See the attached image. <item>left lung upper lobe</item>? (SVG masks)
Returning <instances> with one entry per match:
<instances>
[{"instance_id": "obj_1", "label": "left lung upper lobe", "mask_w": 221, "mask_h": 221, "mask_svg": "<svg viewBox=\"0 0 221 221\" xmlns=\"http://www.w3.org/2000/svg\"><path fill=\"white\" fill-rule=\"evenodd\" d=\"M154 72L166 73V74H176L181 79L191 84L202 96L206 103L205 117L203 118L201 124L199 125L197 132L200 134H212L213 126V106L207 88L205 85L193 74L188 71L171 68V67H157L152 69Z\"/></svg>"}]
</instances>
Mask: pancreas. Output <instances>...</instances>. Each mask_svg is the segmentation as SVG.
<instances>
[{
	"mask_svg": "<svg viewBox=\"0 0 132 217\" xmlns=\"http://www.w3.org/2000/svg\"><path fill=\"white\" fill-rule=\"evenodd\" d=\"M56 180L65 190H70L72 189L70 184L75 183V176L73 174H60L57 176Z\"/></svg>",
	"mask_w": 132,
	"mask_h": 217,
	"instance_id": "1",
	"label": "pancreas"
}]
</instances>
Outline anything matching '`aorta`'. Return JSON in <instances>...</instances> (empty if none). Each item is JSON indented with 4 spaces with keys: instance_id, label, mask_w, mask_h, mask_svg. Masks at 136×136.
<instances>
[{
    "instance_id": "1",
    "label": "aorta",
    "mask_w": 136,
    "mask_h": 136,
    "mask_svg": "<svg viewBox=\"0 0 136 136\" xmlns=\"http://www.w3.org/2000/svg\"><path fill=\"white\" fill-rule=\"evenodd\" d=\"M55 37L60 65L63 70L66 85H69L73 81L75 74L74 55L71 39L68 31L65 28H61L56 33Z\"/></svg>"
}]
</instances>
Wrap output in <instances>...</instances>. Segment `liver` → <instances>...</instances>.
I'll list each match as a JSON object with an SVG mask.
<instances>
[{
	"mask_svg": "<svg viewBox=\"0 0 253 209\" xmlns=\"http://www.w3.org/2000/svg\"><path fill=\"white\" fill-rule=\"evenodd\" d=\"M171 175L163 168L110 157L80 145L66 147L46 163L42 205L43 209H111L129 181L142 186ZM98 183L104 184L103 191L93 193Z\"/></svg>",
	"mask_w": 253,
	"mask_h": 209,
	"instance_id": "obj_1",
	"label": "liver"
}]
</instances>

▶ _REQUIREMENTS_
Rewrite the lines from the one holding "Wrap output in" through the end of the records, inclusive, with "Segment" changed to "Outline" and nothing else altered.

▶ _PROBLEM SOLUTION_
Wrap output in <instances>...</instances>. Outline `liver` → <instances>...</instances>.
I'll list each match as a JSON object with an SVG mask.
<instances>
[{
	"mask_svg": "<svg viewBox=\"0 0 253 209\" xmlns=\"http://www.w3.org/2000/svg\"><path fill=\"white\" fill-rule=\"evenodd\" d=\"M171 175L163 168L110 157L80 145L66 147L46 163L42 205L43 209H111L129 181L142 186ZM98 183L104 184L103 191L93 193Z\"/></svg>",
	"mask_w": 253,
	"mask_h": 209,
	"instance_id": "obj_1",
	"label": "liver"
}]
</instances>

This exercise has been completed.